In the last month, the euro has gone from being worth $1.08 to $1.14 at the time of writing – making it one of the most volatile currency pairs in the last four weeks. Elsewhere, Pound sterling has also experienced a similar resurgence, up from $1.21 in May to $1.27 this month. So, if you are one of those considering how to start forex trading, you may want to know whether it’s wise to do so given that safe haven fiat currencies like the US dollar look anything but dependable at present.
Pros of Forex Volatility in Trading
- Ideal for those preferring short-term trades
Volatility in the forex markets lends itself nicely to retail traders, also known as day traders. With the most volatile and liquid forex currency pairs, like USD/EUR and USD/GBP, there can be sharp, frantic changes in value in a matter of hours or even minutes. This makes it well-suited to opening and closing positions on a fiat currency within the same day.
- Price moves equal an opportunity to profit
The reality is that most traders – forex, indices or otherwise – crave volatility. One of the forex basics is that price movements enable traders to take multiple positions and put themselves in the best place to make a profit. Without volatility, traders instead must look at volume and the most liquid markets to turn over as much money in the markets as possible. Put simply, volatility can make life easier – providing you manage your risk.

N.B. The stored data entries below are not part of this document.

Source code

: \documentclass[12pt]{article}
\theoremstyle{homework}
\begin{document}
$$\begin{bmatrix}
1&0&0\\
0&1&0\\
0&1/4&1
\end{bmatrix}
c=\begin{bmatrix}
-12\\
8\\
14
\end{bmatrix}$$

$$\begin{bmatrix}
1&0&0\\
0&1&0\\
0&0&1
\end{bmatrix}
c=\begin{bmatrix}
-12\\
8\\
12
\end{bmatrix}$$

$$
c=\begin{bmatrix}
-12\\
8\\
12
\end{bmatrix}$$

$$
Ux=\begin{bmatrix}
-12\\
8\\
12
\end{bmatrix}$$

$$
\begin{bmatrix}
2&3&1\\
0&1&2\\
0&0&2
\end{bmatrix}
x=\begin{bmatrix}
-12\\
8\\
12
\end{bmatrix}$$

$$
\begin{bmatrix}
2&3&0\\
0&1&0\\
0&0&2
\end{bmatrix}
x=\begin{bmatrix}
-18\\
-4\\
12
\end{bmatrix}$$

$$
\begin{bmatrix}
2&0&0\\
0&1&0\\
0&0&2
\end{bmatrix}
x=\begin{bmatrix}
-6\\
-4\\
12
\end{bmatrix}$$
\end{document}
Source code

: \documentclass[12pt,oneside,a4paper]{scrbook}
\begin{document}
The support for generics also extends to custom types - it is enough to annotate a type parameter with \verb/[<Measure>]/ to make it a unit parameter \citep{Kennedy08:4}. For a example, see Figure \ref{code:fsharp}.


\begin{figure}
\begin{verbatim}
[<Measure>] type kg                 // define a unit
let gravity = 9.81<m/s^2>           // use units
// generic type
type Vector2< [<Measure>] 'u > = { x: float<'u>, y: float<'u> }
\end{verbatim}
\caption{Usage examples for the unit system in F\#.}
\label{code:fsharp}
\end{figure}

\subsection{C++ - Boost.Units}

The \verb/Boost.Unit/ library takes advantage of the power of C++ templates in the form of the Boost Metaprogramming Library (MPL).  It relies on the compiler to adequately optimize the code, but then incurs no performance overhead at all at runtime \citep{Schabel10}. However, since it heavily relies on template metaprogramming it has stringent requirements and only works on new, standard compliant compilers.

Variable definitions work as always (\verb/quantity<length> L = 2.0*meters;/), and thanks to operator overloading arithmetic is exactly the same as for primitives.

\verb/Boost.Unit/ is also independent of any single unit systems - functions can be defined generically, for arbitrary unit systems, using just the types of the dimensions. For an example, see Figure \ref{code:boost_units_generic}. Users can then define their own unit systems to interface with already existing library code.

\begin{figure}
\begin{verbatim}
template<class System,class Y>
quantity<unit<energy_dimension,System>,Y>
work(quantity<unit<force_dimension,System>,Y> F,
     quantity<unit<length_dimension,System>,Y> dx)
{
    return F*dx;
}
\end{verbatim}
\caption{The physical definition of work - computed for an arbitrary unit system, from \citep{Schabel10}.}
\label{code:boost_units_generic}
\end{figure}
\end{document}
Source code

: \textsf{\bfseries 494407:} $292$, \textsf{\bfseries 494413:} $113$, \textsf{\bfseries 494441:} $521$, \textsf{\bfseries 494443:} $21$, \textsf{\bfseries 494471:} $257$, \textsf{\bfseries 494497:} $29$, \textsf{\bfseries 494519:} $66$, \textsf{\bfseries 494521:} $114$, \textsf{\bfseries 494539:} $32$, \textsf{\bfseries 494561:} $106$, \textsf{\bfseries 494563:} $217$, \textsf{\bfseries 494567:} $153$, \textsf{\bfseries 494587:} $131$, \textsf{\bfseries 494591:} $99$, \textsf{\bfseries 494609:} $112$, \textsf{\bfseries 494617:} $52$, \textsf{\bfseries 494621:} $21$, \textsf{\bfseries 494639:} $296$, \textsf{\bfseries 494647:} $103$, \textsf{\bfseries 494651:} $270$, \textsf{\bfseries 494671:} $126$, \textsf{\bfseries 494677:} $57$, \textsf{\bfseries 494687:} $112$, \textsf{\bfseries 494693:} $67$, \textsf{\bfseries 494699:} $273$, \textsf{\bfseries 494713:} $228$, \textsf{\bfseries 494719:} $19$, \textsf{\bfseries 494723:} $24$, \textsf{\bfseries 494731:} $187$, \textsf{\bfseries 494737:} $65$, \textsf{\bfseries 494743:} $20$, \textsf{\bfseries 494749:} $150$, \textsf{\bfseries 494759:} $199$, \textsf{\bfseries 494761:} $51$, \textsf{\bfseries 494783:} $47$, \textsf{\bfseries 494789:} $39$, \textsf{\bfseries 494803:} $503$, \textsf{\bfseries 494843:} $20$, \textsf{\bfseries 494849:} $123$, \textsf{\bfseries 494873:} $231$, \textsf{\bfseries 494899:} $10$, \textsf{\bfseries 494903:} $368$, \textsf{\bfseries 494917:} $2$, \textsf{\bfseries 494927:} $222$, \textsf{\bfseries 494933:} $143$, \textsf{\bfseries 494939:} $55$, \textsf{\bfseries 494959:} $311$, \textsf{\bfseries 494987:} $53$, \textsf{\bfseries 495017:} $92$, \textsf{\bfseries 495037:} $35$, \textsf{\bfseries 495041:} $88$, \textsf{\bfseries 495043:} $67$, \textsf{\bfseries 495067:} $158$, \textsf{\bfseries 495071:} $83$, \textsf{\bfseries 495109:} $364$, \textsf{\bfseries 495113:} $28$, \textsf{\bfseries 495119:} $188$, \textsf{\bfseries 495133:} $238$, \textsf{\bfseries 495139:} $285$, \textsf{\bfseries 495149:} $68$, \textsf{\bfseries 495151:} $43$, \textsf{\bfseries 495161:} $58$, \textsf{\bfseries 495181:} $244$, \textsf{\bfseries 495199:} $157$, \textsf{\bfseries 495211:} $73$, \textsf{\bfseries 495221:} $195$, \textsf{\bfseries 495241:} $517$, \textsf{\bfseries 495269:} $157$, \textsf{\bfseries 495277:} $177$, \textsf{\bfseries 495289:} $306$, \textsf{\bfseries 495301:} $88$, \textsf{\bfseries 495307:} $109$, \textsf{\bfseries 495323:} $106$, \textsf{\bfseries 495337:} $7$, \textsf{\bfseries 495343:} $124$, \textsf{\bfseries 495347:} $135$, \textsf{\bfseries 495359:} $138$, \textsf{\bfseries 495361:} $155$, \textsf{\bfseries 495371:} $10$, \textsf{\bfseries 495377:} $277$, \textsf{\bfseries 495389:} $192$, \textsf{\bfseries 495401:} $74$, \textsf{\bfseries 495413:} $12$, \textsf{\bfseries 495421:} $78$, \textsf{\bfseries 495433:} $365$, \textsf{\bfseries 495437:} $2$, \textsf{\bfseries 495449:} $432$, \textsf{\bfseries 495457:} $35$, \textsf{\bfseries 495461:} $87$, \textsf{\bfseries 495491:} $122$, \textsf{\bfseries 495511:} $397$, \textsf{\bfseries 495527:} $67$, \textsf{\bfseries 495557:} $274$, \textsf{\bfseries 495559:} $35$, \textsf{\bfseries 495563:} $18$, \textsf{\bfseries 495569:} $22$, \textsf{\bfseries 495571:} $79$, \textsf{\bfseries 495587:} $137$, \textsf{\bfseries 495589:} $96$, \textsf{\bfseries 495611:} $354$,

Cons of Forex Volatility in Trading
- It’s harder to use historic correlations as a barometer
Some forex traders prefer to base their trading positions on historic data correlations, learning how to read currency pairs and checking the value of forex pairs during similar moments in economic history. However, the reality is that volatility can create short-term deviations in this price data that can throw positions based on the past entirely out of the water.

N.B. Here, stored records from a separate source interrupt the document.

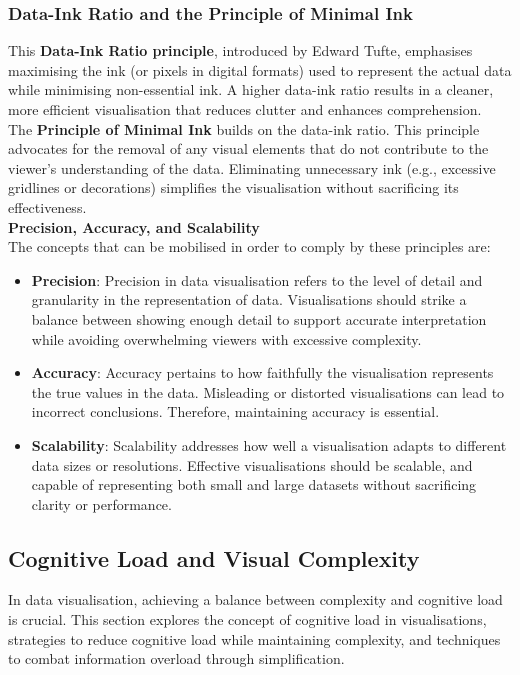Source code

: \documentclass{article}\usepackage[]{graphicx}\usepackage[]{xcolor}
\begin{document}
\subsubsection{Data-Ink Ratio and the Principle of Minimal Ink} 
This \textbf{Data-Ink Ratio principle}, introduced by Edward Tufte, emphasises maximising the ink (or pixels in digital formats) used to represent the actual data while minimising non-essential ink. A higher data-ink ratio results in a cleaner, more efficient visualisation that reduces clutter and enhances comprehension.\\
The \textbf{Principle of Minimal Ink} builds on the data-ink ratio. This principle advocates for the removal of any visual elements that do not contribute to the viewer's understanding of the data. Eliminating unnecessary ink (e.g., excessive gridlines or decorations) simplifies the visualisation without sacrificing its effectiveness.\\

\textbf{Precision, Accuracy, and Scalability}\\
The concepts that can be mobilised in order to comply by these principles are:
\begin{itemize}
    \item \textbf{Precision}: Precision in data visualisation refers to the level of detail and granularity in the representation of data. Visualisations should strike a balance between showing enough detail to support accurate interpretation while avoiding overwhelming viewers with excessive complexity.
    \item \textbf{Accuracy}: Accuracy pertains to how faithfully the visualisation represents the true values in the data. Misleading or distorted visualisations can lead to incorrect conclusions. Therefore, maintaining accuracy is essential.
    \item \textbf{Scalability}: Scalability addresses how well a visualisation adapts to different data sizes or resolutions. Effective visualisations should be scalable, and capable of representing both small and large datasets without sacrificing clarity or performance.
\end{itemize}

\subsection{Cognitive Load and Visual Complexity}
In data visualisation, achieving a balance between complexity and cognitive load is crucial. This section explores the concept of cognitive load in visualisations, strategies to reduce cognitive load while maintaining complexity, and techniques to combat information overload through simplification.\\
\end{document}
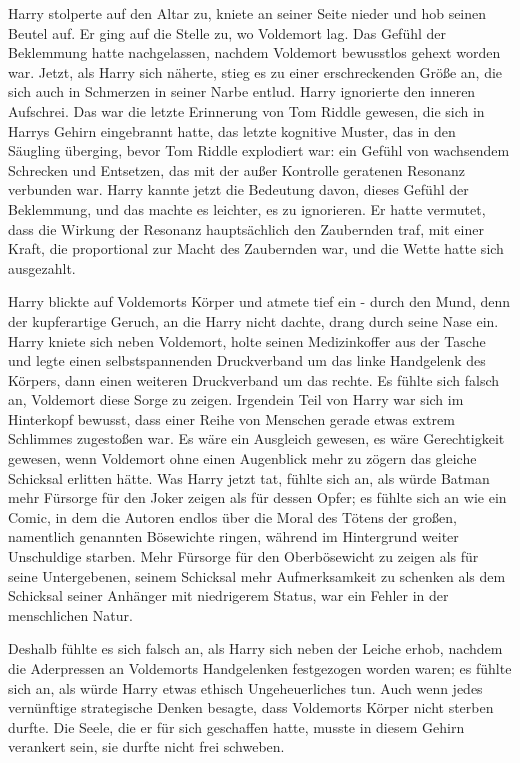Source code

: Harry stolperte auf den Altar zu, kniete an seiner Seite nieder und hob seinen
Beutel auf. Er ging auf die Stelle zu, wo Voldemort lag. Das Gefühl der
Beklemmung hatte nachgelassen, nachdem Voldemort bewusstlos gehext worden war.
Jetzt, als Harry sich näherte, stieg es zu einer erschreckenden Größe an, die
sich auch in Schmerzen in seiner Narbe entlud. Harry ignorierte den inneren
Aufschrei. Das war die letzte Erinnerung von Tom Riddle gewesen, die sich in
Harrys Gehirn eingebrannt hatte, das letzte kognitive Muster, das in den
Säugling überging, bevor Tom Riddle explodiert war: ein Gefühl von wachsendem
Schrecken und Entsetzen, das mit der außer Kontrolle geratenen Resonanz
verbunden war. Harry kannte jetzt die Bedeutung davon, dieses Gefühl der
Beklemmung, und das machte es leichter, es zu ignorieren. Er hatte vermutet,
dass die Wirkung der Resonanz hauptsächlich den Zaubernden traf, mit einer
Kraft, die proportional zur Macht des Zaubernden war, und die Wette hatte sich
ausgezahlt.

Harry blickte auf Voldemorts Körper und atmete tief ein - durch den Mund, denn
der kupferartige Geruch, an die Harry nicht dachte, drang durch seine Nase ein.
Harry kniete sich neben Voldemort, holte seinen Medizinkoffer aus der Tasche und
legte einen selbstspannenden Druckverband um das linke Handgelenk des Körpers,
dann einen weiteren Druckverband um das rechte. Es fühlte sich falsch an,
Voldemort diese Sorge zu zeigen. Irgendein Teil von Harry war sich im Hinterkopf
bewusst, dass einer Reihe von Menschen gerade etwas extrem Schlimmes zugestoßen
war. Es wäre ein Ausgleich gewesen, es wäre Gerechtigkeit gewesen, wenn
Voldemort ohne einen Augenblick mehr zu zögern das gleiche Schicksal erlitten
hätte. Was Harry jetzt tat, fühlte sich an, als würde Batman mehr Fürsorge für
den Joker zeigen als für dessen Opfer; es fühlte sich an wie ein Comic, in dem
die Autoren endlos über die Moral des Tötens der großen, namentlich genannten
Bösewichte ringen, während im Hintergrund weiter Unschuldige starben. Mehr
Fürsorge für den Oberbösewicht zu zeigen als für seine Untergebenen, seinem
Schicksal mehr Aufmerksamkeit zu schenken als dem Schicksal seiner Anhänger mit
niedrigerem Status, war ein Fehler in der menschlichen Natur.

Deshalb fühlte es sich falsch an, als Harry sich neben der Leiche erhob, nachdem
die Aderpressen an Voldemorts Handgelenken festgezogen worden waren; es fühlte
sich an, als würde Harry etwas ethisch Ungeheuerliches tun. Auch wenn jedes
vernünftige strategische Denken besagte, dass Voldemorts Körper nicht sterben
durfte. Die Seele, die er für sich geschaffen hatte, musste in diesem Gehirn
verankert sein, sie durfte nicht frei schweben.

- Those ill-prepared for volatility can struggle with their risk management
The issue for some forex traders adapting to volatility is that they don’t adjust their risk management techniques on a sliding scale. Those who are more adept at taking long-term positions on stocks or indices will not be prepared for the undulations in the market and may subsequently see their stop losses triggered too quickly compared with a long-term position.
On the whole, where there is volatility there is opportunity in the forex markets. With the markets anything but static, there is always money to be made by trading the price of a forex pair going up or down. Static markets might be more serene, but it’s the trader that navigates the tumult of volatile markets that stands to make a potential profit.